I recently encountered a problem that requires to compute $$$\sum_{i=0}^{n-1} \sum_{j=i+1}^{n-1} \sum_{k=j+1}^{n-1} a_i a_j a_k$$$ in $$$O(n)$$$. My friend __declspec, (orz), uses prefix sums to compute it, which takes many time to implement, and also easy to have bugs (to me). I found the product of the 3 elements familiar in the multinomial theorem, so I tried applying it to the problem.
The multinomial theorem
From Wikipedia, the theorem states
$$$ (\sum\limits_i {a_i})^n = \sum\limits_{K=n} \frac{n!}{\prod\limits_i{k_i!}} \prod\limits_i {a_i}^{k_i} $$$where
$$$ K = \sum\limits_i k_i $$$ and $$$ k_i \ge 0 $$$ for all $$$i$$$Example
In the case where $$$n=2$$$,
$$$ S^2 = \sum\limits_i {a_i^2} + 2\sum\limits_i \sum\limits_{j>i} a_i a_j$$$where
$$$S = \sum\limits_i {a_i}$$$In the recent problem 1637D - Yet Another Minimization Problem, $$$\sum\limits_i \sum\limits_{j>i} {(a_i + a_j)^2}$$$ shows up. According to the editorial (thanks for the amazing problems and editorial), it can be simplified as follow,
$$$\sum\limits_i \sum\limits_{j>i} {(a_i + a_j)^2} = \sum\limits_i \sum\limits_{j>i} {(a_i^2 + 2a_i a_j + a_j^2)}$$$The middle term can be simplified,
$$$= \sum\limits_i (n-i-1)a_i^2 + \sum\limits_i \sum\limits_{j>i} a_j^2 + S^2 - \sum\limits_i {a_i^2} $$$The middle term can be simplified with some change of indices,
$$$ \sum\limits_i \sum\limits_{j>i} a_j^2 = \sum\limits_j \sum\limits_{i<j} a_j^2 = \sum\limits_j ja_j^2$$$Thus,
$$$ \sum\limits_i \sum\limits_{j>i} {(a_i + a_j)^2} = (n-2)\sum\limits_i a_i^2 + S^2.$$$The main dish — triple summation
First we let $$$S = \sum\limits_i {a_i}$$$. By the multinomial theorem,
$$$ S^3 = \sum\limits_i a_i^3 + 3 \sum\limits_i a_i^2 \sum\limits_{j \neq i} a_j + 6\sum\limits_{i} \sum\limits_{j>i} \sum\limits_{k>j} a_i a_j a_k $$$ $$$ = \sum\limits_i a_i^3 + 3 \sum\limits_i a_i^2 (S - a_i) + 6\sum\limits_{i} \sum\limits_{j>i} \sum\limits_{k>j} a_i a_j a_k $$$ $$$ = 3S \sum\limits_i a_i^2 -2 \sum\limits_i a_i^3 + 6\sum\limits_{i} \sum\limits_{j>i} \sum\limits_{k>j} a_i a_j a_k$$$Rearranging,
$$$ \sum\limits_{i} \sum\limits_{j>i} \sum\limits_{k>j} a_i a_j a_k = \frac{1}{6}(S^3 + 2 \sum\limits_i a_i^3 -3S \sum\limits_i a_i^2 ) $$$Comparison to prefix sums
Prefix sum solutionfor (int i = 0; i < n; ++i)

» Your instructions
Retype the stretch from "I recently encountered" through "to the problem." in the text on triple summation. You won't need the listing.

» Listed entries
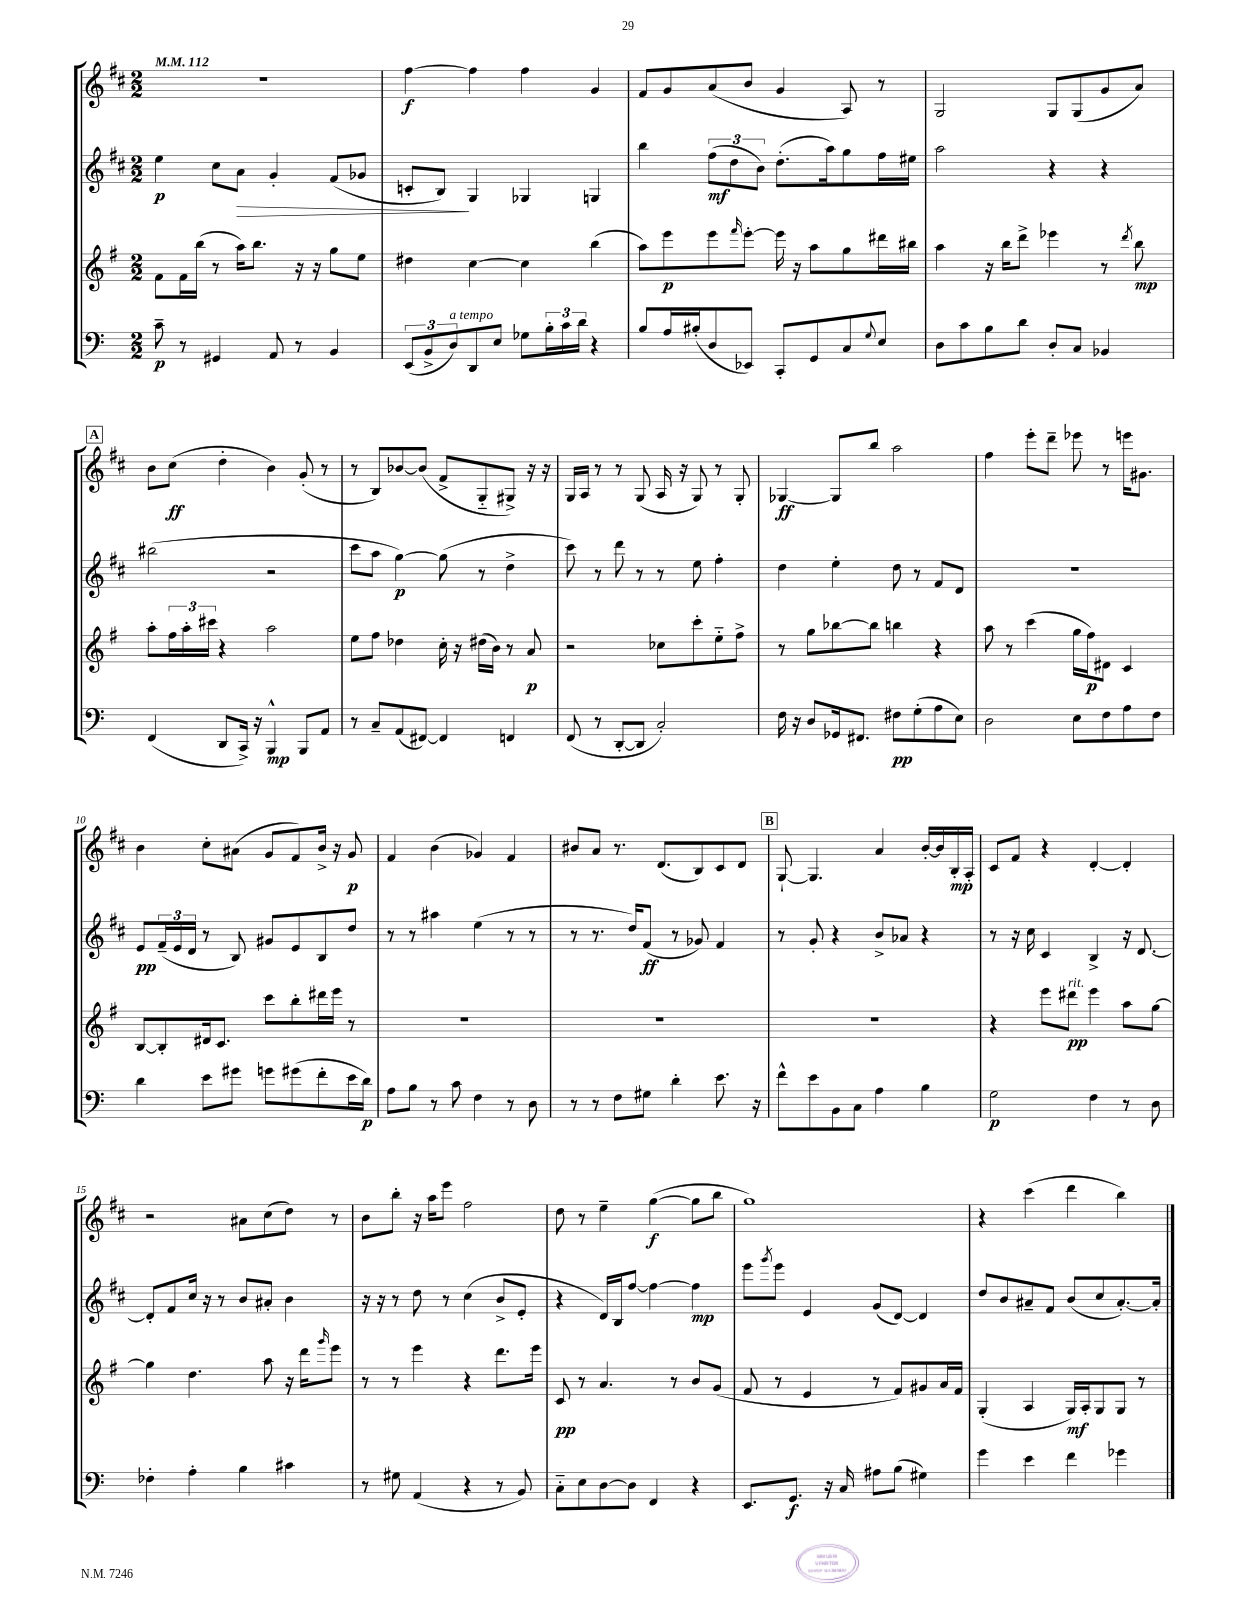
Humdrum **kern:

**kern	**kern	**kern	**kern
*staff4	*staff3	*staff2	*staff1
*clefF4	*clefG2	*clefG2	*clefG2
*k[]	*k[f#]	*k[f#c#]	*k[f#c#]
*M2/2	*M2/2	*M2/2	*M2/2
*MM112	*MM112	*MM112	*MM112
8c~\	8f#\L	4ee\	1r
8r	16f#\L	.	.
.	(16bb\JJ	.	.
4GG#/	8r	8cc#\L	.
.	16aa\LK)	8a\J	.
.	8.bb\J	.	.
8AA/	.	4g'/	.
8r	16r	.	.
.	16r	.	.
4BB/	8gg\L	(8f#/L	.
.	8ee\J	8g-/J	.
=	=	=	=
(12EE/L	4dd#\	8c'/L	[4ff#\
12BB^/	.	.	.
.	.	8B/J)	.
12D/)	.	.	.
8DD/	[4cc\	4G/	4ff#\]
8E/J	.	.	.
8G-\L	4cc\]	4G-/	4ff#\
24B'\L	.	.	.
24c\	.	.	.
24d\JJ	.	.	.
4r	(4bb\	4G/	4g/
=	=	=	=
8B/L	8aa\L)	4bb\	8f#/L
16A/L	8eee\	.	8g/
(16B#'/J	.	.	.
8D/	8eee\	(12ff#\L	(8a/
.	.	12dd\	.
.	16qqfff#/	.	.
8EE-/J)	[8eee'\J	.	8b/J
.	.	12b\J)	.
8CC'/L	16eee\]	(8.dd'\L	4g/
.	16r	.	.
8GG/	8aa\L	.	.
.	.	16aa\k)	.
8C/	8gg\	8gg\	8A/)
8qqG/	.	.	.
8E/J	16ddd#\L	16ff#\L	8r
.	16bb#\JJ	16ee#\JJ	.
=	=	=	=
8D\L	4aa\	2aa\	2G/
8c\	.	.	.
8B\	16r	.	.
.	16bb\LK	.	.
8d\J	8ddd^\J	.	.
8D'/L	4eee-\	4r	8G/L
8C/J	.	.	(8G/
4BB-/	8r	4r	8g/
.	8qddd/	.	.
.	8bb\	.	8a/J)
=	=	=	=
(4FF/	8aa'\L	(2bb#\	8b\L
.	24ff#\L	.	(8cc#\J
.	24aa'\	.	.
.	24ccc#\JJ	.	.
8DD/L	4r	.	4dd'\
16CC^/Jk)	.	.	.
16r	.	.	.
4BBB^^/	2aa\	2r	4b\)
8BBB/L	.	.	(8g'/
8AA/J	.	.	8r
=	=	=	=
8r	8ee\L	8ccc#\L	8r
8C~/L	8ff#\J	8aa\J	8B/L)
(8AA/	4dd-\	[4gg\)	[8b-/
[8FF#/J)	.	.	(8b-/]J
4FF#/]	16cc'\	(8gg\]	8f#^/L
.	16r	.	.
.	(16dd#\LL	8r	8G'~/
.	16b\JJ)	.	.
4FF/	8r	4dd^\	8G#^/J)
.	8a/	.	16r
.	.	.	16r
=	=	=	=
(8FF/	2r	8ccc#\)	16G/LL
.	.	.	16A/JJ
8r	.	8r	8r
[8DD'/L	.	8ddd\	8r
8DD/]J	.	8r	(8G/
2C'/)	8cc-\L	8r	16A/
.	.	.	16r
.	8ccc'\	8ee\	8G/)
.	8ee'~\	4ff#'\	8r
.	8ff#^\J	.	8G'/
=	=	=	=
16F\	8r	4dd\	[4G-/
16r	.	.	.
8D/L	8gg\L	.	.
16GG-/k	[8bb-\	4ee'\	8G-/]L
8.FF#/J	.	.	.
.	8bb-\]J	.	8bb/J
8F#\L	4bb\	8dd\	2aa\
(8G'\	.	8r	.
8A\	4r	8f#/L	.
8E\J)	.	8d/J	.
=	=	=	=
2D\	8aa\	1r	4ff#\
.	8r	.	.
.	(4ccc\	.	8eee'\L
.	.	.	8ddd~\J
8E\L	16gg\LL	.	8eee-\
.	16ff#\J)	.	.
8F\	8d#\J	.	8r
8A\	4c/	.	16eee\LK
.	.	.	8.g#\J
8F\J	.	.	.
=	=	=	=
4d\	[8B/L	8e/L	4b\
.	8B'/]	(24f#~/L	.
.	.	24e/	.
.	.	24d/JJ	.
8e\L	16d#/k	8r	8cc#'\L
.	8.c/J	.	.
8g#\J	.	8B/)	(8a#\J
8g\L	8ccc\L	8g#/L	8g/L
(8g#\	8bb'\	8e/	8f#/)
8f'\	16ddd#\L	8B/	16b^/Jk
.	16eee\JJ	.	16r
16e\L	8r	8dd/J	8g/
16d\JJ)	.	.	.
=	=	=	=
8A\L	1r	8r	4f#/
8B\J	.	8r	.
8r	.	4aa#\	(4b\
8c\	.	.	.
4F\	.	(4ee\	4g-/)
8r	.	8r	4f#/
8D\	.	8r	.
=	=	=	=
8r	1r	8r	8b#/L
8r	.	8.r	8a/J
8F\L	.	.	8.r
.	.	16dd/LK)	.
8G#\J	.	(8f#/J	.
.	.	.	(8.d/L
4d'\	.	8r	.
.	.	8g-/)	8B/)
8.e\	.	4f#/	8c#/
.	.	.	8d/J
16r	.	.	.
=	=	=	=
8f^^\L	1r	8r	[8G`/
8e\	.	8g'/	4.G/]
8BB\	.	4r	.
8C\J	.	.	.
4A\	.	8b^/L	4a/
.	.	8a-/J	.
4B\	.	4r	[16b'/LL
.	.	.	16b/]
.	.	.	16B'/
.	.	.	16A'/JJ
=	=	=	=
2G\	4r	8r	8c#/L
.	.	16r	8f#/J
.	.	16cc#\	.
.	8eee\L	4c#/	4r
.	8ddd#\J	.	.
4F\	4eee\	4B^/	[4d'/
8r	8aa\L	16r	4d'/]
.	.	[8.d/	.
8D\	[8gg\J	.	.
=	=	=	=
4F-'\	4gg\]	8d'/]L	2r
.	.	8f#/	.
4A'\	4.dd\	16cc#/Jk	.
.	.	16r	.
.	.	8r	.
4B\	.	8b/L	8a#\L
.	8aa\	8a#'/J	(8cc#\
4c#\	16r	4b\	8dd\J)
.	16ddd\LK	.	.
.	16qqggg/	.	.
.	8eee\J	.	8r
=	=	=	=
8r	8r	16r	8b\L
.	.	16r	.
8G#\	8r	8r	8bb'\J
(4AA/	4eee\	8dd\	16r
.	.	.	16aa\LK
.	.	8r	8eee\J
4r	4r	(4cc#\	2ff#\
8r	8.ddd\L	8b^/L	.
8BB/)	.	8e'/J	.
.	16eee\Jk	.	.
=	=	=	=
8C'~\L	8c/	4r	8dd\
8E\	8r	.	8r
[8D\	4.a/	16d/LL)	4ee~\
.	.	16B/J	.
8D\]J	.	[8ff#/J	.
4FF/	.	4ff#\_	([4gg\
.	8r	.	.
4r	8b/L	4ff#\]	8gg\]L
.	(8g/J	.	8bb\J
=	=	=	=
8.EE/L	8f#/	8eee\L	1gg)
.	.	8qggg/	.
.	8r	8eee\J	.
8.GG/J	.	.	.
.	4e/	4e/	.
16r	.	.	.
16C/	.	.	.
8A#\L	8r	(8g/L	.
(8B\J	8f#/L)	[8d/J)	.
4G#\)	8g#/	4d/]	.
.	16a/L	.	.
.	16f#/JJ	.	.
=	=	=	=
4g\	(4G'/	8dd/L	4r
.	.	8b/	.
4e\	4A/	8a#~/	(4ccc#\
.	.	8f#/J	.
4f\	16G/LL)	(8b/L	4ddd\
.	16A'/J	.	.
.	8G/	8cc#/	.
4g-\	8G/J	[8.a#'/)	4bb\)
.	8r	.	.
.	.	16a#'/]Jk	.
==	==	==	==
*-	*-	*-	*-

» Finished exercise
I recently encountered a problem that requires to compute $$$\sum_{i=0}^{n-1} \sum_{j=i+1}^{n-1} \sum_{k=j+1}^{n-1} a_i a_j a_k$$$ in $$$O(n)$$$. My friend __declspec, (orz), uses prefix sums to compute it, which takes many time to implement, and also easy to have bugs (to me). I found the product of the 3 elements familiar in the multinomial theorem, so I tried applying it to the problem.